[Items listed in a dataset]
■ ■ ■
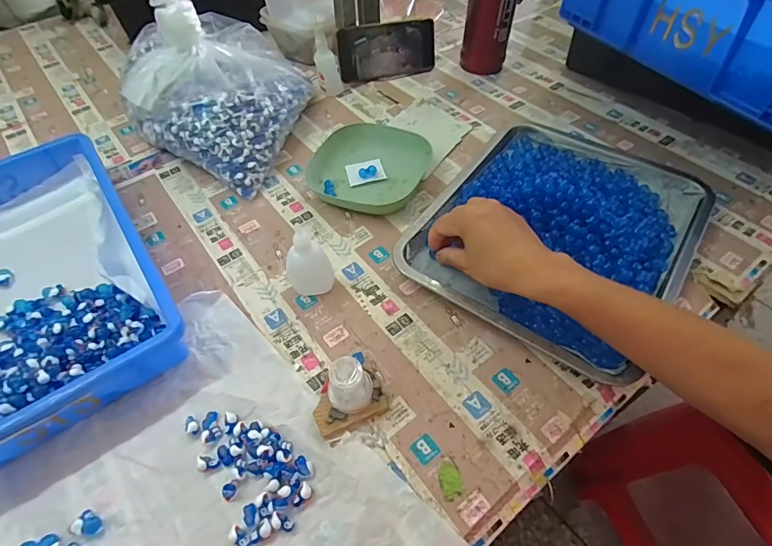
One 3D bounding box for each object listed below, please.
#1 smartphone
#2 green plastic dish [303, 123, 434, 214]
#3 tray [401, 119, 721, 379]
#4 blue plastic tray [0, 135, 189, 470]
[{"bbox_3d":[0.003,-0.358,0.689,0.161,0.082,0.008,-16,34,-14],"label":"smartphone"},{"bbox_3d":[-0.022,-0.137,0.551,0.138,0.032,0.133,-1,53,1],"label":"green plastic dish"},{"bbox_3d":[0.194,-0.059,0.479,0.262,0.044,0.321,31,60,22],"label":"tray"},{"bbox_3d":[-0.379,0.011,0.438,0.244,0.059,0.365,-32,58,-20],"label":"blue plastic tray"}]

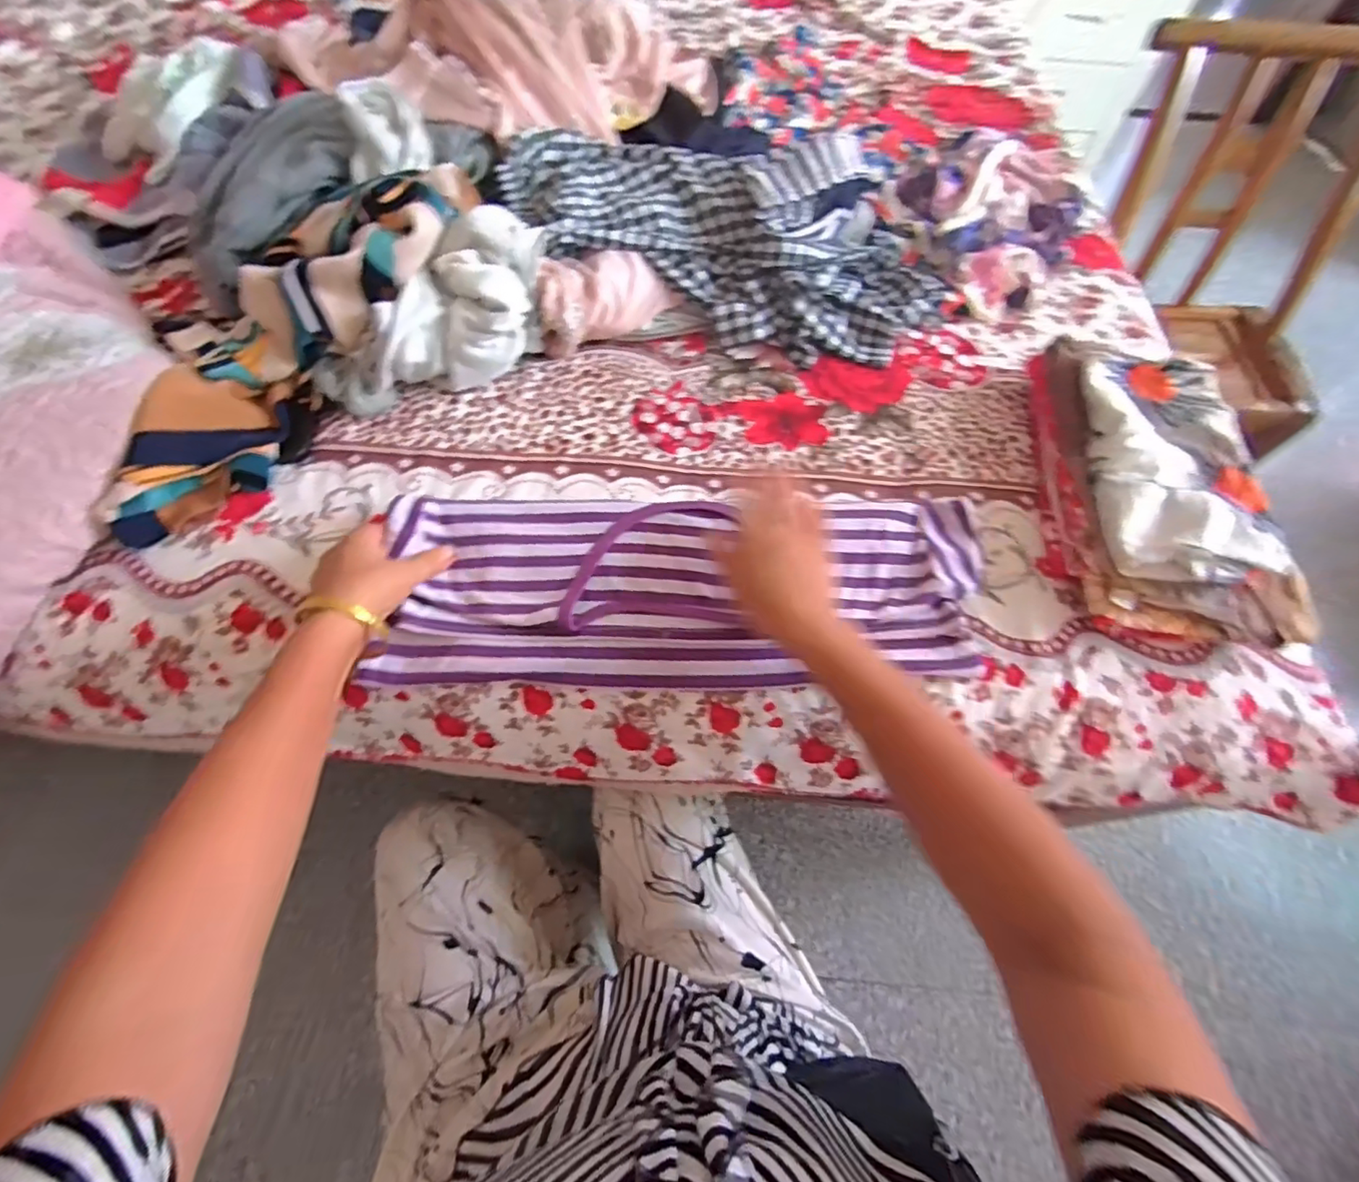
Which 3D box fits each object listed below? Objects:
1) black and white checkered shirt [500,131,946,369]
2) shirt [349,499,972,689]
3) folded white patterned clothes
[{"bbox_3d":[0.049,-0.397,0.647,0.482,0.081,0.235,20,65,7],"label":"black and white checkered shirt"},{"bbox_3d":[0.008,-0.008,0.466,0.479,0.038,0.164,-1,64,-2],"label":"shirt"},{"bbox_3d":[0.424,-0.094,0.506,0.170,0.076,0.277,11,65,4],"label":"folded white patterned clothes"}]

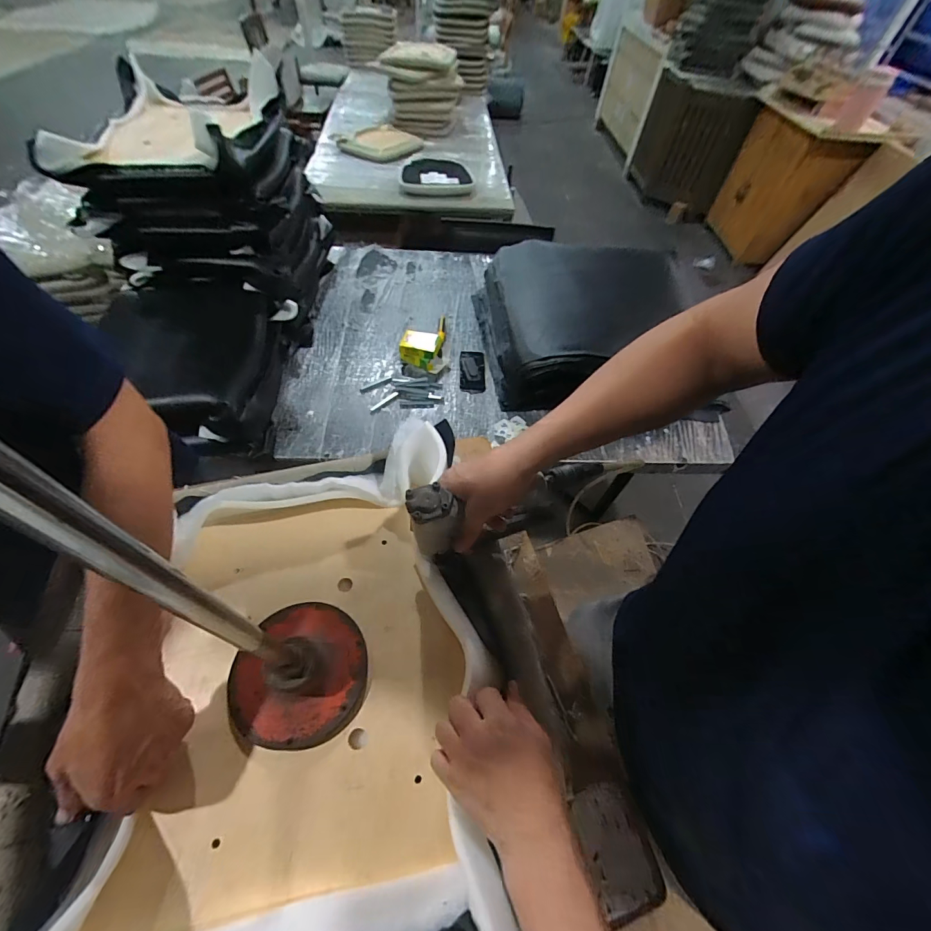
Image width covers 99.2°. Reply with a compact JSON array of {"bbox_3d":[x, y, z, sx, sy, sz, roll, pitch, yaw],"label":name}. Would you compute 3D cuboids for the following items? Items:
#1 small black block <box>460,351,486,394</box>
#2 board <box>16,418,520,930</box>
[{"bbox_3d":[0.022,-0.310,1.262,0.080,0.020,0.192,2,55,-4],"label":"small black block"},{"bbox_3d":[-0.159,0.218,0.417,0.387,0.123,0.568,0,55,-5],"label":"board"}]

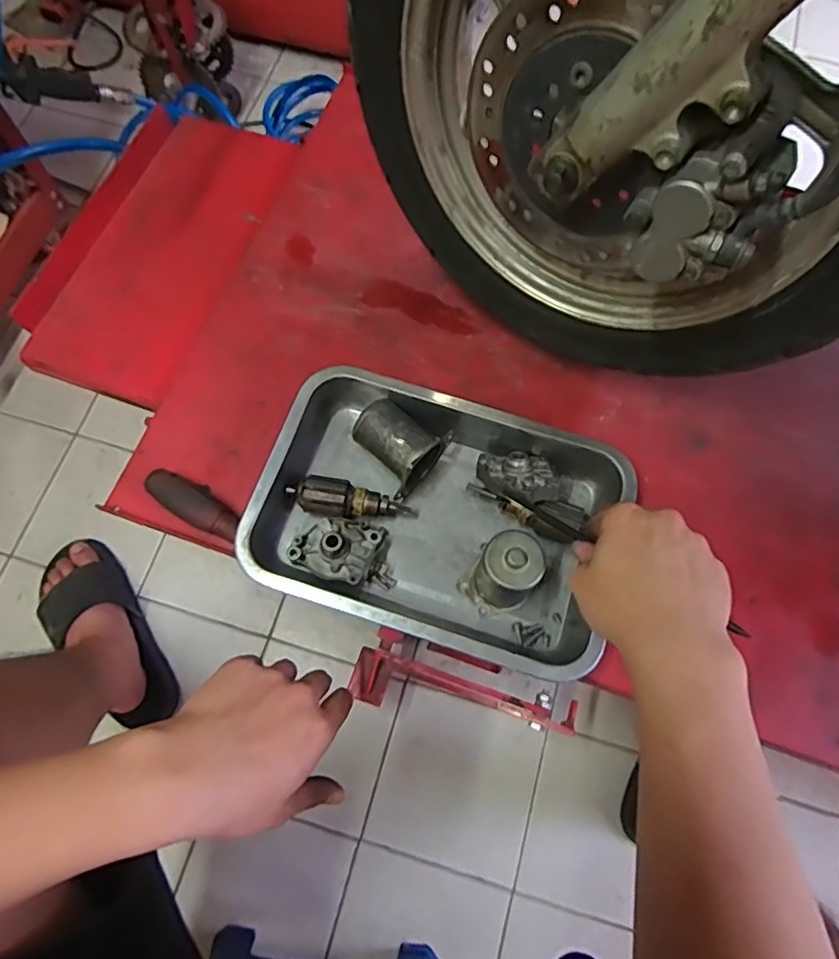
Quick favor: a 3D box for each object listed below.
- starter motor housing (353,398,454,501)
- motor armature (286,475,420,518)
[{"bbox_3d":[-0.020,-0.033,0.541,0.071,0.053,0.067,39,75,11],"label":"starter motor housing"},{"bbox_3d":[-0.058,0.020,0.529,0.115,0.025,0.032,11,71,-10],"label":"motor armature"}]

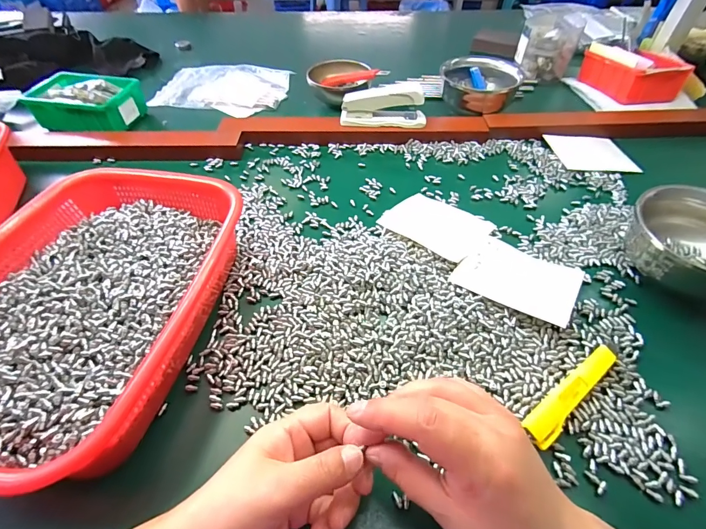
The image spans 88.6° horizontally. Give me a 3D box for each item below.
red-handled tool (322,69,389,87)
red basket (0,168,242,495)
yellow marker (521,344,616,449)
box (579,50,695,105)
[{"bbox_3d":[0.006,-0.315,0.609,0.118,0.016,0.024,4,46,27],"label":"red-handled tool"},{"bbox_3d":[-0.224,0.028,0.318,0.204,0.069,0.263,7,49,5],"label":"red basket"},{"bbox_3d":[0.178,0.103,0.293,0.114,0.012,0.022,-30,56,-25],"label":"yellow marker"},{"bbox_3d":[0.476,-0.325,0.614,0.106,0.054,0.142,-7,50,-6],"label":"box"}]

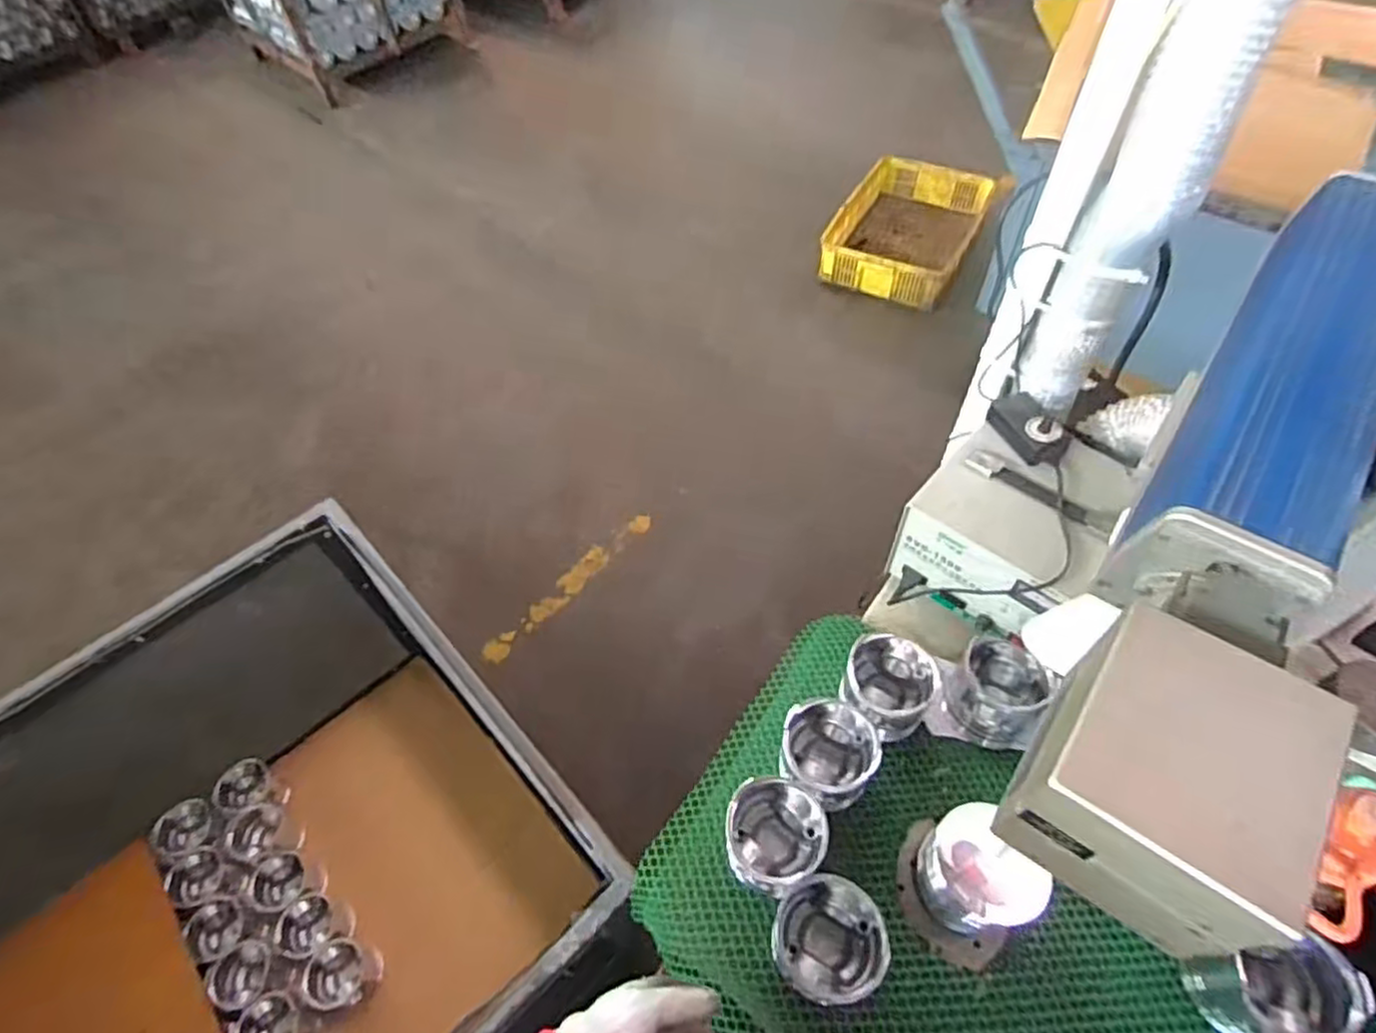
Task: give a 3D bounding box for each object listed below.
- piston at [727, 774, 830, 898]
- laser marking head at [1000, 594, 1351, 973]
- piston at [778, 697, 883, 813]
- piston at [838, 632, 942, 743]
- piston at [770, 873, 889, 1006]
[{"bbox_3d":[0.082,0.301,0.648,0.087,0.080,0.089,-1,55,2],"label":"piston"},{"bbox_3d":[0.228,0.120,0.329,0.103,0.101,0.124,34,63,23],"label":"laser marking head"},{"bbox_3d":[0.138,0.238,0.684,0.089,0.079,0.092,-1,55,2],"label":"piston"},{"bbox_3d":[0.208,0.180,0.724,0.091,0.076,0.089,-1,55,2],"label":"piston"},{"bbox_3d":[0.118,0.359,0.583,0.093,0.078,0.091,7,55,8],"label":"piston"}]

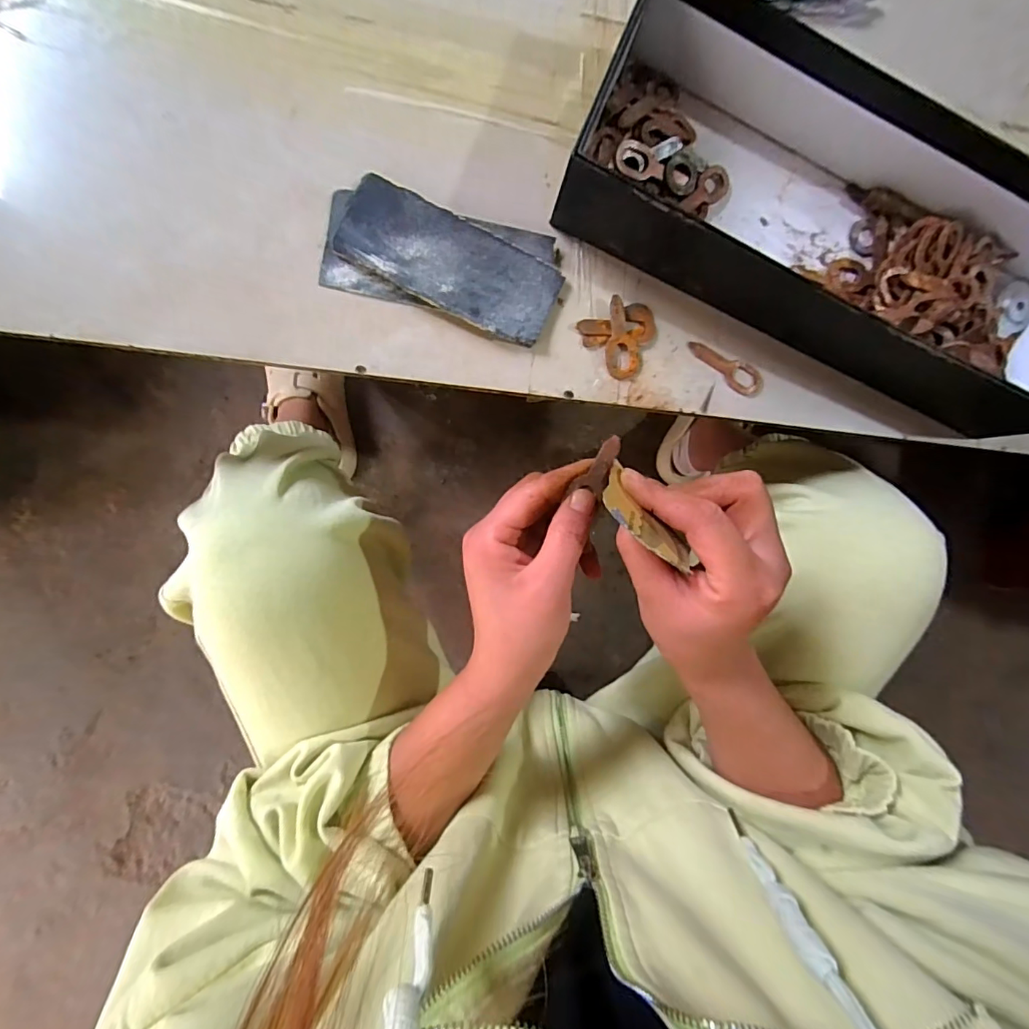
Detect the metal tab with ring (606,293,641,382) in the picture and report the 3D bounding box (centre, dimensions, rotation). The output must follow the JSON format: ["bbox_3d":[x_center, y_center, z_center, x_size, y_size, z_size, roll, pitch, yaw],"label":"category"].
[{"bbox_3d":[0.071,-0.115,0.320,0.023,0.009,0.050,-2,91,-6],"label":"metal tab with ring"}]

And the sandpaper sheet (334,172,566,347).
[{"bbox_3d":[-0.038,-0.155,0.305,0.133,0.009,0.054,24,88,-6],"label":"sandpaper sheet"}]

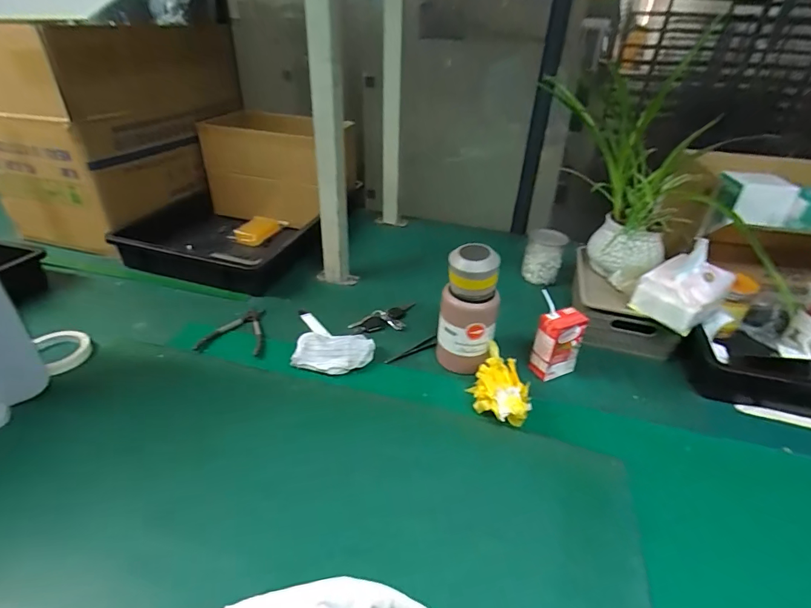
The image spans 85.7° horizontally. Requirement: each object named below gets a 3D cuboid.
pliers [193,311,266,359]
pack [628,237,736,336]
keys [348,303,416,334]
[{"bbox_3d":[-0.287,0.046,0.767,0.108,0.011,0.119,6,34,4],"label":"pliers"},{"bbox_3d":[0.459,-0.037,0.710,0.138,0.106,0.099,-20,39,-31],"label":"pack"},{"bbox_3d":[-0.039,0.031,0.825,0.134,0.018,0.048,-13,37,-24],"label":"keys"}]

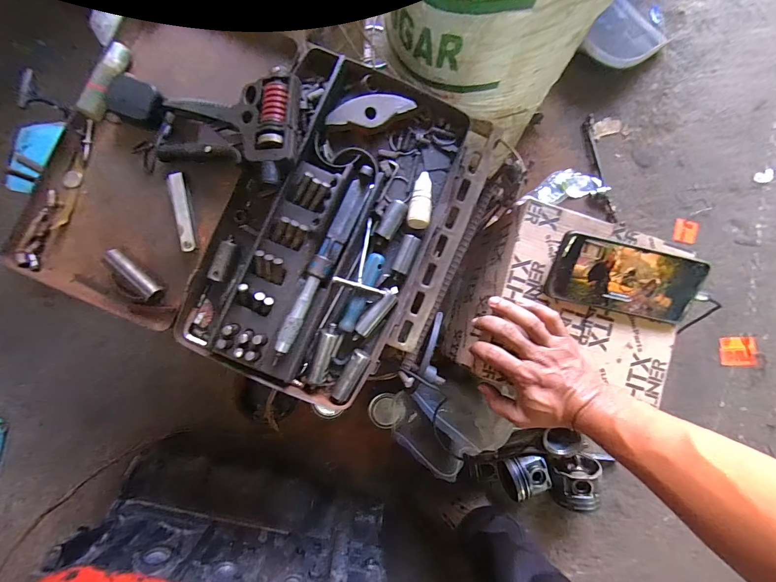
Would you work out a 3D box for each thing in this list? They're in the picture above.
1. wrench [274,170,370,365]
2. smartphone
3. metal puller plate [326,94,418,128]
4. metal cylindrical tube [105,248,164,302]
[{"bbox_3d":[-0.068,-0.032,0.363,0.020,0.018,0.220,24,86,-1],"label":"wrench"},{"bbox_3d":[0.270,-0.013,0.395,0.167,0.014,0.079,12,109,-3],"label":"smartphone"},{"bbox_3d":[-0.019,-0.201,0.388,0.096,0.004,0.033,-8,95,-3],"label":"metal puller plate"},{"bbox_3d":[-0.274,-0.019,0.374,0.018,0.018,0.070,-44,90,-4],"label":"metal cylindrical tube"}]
■ ■ ■
PROBLEM ->
Word for word, write out the lines above running from the one with "- starter motor housing (353,398,454,501)" up to and including the one with "yellow marker (521,344,616,449)". Drop any picture.

ANSWER BOX ->
- starter motor housing (353,398,454,501)
- motor armature (286,475,420,518)
[{"bbox_3d":[-0.020,-0.033,0.541,0.071,0.053,0.067,39,75,11],"label":"starter motor housing"},{"bbox_3d":[-0.058,0.020,0.529,0.115,0.025,0.032,11,71,-10],"label":"motor armature"}]

The image spans 88.6° horizontally. Give me a 3D box for each item below.
red-handled tool (322,69,389,87)
red basket (0,168,242,495)
yellow marker (521,344,616,449)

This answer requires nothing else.